“Yes. Don’t bother, my good fellow, it’s my fault, not yours. I’m the born fool. But heavens above! how am I to face this?” Then, recovering himself, he strolled up to the rostrum and said a few words to the auctioneer. Mr. Primrose nodded, and I heard him answer:
“Oh, that will be all right, sir, don’t bother. We can’t expect an account like this to be settled in a minute. A month hence will do.”
Then he went on with the sale.
Sir Alexander and Stephen
It was just at this moment that I saw standing by me a fine-looking, stout man with a square, grey beard and a handsome, but not very good-tempered face. He was looking about him as one does who finds himself in a place to which he is not accustomed.
“Perhaps you could tell me, sir,” he said to me, “whether a gentleman called Mr. Somers is in this room. I am rather short-sighted and there are a great many people.”
“Yes,” I answered, “he has just bought the wonderful orchid called ‘Odontoglossum Pavo.’ That is what they are all talking about.”

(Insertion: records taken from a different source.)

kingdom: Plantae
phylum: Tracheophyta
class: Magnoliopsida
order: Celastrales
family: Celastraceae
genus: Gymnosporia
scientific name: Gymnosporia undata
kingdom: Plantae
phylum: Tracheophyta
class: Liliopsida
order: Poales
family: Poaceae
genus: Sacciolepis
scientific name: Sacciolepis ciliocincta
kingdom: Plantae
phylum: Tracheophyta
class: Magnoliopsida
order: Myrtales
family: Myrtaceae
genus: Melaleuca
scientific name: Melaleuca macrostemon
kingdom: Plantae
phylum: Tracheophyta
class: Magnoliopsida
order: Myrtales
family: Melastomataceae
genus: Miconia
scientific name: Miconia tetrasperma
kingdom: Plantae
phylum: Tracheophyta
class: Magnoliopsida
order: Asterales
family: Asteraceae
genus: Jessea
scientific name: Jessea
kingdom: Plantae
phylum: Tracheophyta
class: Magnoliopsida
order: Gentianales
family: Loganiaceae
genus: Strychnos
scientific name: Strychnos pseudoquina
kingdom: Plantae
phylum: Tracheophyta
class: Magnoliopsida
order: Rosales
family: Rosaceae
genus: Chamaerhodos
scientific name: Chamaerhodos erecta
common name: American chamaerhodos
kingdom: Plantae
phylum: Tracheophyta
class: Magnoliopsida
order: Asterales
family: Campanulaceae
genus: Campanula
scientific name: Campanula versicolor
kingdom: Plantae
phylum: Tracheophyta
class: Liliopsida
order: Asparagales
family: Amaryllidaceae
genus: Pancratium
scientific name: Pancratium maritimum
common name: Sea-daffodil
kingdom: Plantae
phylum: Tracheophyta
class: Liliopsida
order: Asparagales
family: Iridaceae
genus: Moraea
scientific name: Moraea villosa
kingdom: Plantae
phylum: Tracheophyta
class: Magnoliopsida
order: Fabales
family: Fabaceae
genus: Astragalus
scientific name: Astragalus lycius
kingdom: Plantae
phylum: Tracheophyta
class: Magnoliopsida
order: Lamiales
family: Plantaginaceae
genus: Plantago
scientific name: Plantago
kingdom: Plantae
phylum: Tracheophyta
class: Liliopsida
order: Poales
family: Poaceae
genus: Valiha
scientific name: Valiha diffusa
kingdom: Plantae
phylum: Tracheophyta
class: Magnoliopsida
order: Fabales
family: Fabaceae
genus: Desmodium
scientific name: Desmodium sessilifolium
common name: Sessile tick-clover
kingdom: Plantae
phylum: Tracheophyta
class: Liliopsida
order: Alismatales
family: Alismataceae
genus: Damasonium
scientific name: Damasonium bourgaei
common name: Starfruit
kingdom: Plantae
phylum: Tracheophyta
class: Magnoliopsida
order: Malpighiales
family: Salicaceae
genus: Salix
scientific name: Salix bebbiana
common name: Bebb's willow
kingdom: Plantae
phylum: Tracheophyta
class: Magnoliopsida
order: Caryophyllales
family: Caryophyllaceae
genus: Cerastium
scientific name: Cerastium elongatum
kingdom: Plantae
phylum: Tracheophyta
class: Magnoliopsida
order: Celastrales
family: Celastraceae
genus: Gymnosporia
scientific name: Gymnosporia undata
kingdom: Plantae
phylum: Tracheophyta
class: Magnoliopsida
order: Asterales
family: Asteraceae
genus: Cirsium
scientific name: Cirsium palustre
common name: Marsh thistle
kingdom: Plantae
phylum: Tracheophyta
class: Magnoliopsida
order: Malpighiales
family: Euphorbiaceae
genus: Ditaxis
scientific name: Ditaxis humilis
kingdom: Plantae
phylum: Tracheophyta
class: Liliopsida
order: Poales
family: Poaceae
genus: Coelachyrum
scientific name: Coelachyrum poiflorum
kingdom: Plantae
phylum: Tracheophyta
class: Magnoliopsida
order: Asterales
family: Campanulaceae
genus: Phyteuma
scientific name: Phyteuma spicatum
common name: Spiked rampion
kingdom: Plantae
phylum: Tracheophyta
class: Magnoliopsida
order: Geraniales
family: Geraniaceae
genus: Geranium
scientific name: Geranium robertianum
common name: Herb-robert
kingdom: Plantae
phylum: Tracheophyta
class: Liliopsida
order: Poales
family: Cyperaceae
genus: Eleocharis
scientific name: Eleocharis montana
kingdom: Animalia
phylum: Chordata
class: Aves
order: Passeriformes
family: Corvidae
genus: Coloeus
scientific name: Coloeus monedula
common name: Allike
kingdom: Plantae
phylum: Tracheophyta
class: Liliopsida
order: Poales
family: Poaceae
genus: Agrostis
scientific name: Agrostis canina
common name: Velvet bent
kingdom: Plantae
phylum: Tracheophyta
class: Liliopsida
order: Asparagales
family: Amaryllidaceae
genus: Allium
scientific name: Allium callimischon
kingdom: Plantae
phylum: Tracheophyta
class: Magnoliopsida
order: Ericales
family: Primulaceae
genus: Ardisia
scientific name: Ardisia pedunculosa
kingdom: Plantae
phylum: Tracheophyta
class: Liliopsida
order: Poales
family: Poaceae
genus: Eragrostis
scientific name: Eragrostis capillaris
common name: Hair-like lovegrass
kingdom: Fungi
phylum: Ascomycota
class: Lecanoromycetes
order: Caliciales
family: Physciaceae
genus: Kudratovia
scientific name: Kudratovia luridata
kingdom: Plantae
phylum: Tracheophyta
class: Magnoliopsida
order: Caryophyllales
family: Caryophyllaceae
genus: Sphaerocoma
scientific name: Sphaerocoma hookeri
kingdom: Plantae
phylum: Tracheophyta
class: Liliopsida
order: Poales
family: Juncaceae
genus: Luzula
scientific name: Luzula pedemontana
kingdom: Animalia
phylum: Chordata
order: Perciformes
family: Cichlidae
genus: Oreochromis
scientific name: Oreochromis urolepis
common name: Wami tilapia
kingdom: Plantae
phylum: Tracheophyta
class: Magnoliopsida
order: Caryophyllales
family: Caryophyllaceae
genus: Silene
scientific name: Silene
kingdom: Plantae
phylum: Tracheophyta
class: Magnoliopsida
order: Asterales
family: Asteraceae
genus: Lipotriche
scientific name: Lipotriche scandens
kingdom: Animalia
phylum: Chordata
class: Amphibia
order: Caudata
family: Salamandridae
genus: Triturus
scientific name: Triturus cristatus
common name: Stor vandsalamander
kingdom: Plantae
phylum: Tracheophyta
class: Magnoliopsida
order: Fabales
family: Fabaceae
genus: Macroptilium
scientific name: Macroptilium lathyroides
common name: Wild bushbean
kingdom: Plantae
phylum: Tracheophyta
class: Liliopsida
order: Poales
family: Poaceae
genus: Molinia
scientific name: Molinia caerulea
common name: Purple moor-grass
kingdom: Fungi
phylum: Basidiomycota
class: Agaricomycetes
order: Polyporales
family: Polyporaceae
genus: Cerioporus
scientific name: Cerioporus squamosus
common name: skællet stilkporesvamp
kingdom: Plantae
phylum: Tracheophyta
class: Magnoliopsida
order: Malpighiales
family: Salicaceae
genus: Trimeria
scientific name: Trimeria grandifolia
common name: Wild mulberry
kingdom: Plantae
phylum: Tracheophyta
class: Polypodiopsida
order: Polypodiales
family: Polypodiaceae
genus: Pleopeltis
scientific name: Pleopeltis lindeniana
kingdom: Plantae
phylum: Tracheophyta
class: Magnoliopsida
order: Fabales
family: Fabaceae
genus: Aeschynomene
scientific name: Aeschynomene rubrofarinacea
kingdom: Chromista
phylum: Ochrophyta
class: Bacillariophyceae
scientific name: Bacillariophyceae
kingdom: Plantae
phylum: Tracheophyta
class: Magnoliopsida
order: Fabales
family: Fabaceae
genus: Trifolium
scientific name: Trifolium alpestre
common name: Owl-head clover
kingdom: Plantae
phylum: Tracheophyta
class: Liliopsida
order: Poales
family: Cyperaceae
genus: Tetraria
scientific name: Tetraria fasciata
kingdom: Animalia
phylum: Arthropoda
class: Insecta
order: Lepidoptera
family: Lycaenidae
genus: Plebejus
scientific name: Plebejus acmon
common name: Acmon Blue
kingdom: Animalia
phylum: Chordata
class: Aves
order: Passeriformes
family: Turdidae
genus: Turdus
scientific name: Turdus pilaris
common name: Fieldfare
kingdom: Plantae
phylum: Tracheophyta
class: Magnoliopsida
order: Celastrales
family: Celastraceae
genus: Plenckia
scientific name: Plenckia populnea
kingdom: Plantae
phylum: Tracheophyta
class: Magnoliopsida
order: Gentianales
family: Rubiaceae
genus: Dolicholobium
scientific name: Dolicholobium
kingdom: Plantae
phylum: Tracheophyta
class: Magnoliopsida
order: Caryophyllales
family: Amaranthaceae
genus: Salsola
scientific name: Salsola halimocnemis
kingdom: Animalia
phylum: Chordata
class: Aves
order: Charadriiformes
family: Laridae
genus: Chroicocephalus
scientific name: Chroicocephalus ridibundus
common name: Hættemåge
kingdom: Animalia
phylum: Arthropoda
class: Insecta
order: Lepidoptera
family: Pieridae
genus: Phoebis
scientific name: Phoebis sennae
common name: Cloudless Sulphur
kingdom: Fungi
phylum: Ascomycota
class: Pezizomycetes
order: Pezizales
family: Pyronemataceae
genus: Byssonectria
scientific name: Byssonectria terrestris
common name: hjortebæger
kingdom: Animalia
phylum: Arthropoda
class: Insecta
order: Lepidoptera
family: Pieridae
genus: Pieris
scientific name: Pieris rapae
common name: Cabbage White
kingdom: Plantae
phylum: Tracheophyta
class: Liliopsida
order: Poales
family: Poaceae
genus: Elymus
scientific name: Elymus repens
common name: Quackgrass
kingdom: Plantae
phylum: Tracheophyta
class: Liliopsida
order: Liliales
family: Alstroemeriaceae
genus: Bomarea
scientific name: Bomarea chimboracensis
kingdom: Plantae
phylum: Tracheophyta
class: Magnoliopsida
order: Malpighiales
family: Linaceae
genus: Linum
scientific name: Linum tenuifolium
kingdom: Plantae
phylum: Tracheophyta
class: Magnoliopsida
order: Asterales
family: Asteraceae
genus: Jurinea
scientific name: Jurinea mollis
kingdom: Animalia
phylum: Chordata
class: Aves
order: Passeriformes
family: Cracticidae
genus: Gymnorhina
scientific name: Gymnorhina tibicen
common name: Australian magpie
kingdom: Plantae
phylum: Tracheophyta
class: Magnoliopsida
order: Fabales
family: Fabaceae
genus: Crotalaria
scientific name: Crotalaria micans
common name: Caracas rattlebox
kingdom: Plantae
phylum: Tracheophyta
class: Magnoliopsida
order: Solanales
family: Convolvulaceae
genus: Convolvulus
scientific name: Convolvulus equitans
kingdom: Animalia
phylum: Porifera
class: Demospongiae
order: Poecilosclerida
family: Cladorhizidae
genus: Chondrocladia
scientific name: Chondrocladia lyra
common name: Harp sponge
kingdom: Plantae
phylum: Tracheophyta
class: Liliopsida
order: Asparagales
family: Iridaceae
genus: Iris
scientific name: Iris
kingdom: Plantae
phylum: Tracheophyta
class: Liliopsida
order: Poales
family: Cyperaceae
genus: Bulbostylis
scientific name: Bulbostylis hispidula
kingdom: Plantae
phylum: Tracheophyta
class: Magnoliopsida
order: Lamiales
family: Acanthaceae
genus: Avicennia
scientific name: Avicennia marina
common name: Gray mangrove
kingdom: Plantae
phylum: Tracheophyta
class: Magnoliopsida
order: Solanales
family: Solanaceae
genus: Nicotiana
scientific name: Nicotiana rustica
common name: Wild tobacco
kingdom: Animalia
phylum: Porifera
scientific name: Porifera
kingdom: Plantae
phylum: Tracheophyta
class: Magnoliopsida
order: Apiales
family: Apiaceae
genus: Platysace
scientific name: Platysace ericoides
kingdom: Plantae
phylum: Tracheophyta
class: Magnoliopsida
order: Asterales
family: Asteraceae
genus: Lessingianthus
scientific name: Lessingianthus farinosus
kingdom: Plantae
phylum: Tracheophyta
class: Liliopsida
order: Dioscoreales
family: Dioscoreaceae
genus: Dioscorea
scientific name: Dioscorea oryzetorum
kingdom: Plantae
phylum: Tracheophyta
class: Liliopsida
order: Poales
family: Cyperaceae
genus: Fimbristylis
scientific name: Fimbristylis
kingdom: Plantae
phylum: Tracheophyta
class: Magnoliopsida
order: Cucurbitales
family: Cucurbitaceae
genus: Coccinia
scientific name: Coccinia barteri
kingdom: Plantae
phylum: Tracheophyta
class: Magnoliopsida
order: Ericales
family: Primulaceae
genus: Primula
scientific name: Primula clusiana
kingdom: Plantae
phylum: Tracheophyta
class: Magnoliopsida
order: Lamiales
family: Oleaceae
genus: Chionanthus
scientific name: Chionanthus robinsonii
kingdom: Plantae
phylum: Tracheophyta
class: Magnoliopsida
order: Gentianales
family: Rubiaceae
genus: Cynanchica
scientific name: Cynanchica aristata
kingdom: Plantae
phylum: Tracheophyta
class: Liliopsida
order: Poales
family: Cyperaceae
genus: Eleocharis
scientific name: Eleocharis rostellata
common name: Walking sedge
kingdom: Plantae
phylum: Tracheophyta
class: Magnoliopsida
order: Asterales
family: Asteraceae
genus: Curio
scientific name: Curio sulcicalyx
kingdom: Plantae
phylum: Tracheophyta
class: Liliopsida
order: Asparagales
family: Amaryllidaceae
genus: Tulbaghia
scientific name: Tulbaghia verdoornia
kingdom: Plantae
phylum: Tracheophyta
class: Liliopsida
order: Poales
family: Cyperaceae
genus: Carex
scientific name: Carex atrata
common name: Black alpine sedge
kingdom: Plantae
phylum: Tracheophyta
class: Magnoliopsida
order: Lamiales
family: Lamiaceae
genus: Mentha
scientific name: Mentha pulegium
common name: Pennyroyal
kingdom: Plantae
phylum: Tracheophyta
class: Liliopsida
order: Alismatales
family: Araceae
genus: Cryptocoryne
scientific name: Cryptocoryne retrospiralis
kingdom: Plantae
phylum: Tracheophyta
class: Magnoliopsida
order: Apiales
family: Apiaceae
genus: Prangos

“Oh, has he? Has he indeed? And pray what did he pay for the article?”
“A huge sum,” I answered. “I thought it was two thousand three hundred shillings, but it appears it was £2,300.”
The handsome, elderly gentleman grew very red in the face, so red that I thought he was going to have a fit. For a few moments he breathed heavily.
“A rival collector,” I thought to myself, and went on with the story which, it occurred to me, might interest him.
“You see, the young gentleman was called away to an interview with his father. I heard him instruct his gardener, a man named Woodden, to buy the plant at any price.”
“At any price! Indeed. Very interesting; continue, sir.”
“Well, the gardener bought it, that’s all, after tremendous competition. Look, there he is packing it up. Whether his master meant him to go as far as he did I rather doubt. But here he comes. If you know him——”
The youthful Mr. Somers, looking a little pale and distrait, strolled up apparently to speak to me; his hands were in his pockets and an unlighted cigar was in his mouth. His eyes fell upon the elderly gentleman, a sight that caused him to shape his lips as though to whistle and drop the cigar.
“Hullo, father,” he said in his pleasant voice. “I got your message and have been looking for you, but never thought that I should find you here. Orchids aren’t much in your line, are they?”
“Didn’t you, indeed!” replied his parent in a choked voice. “No, I haven’t much use for—this stinking rubbish,” and he waved his umbrella at the beautiful flowers. “But it seems that you have, Stephen. This little gentlemen here tells me you have just bought a very fine specimen.”
“I must apologize,” I broke in, addressing Mr. Somers. “I had not the slightest idea that this—big gentleman,” here the son smiled faintly, “was your intimate relation.”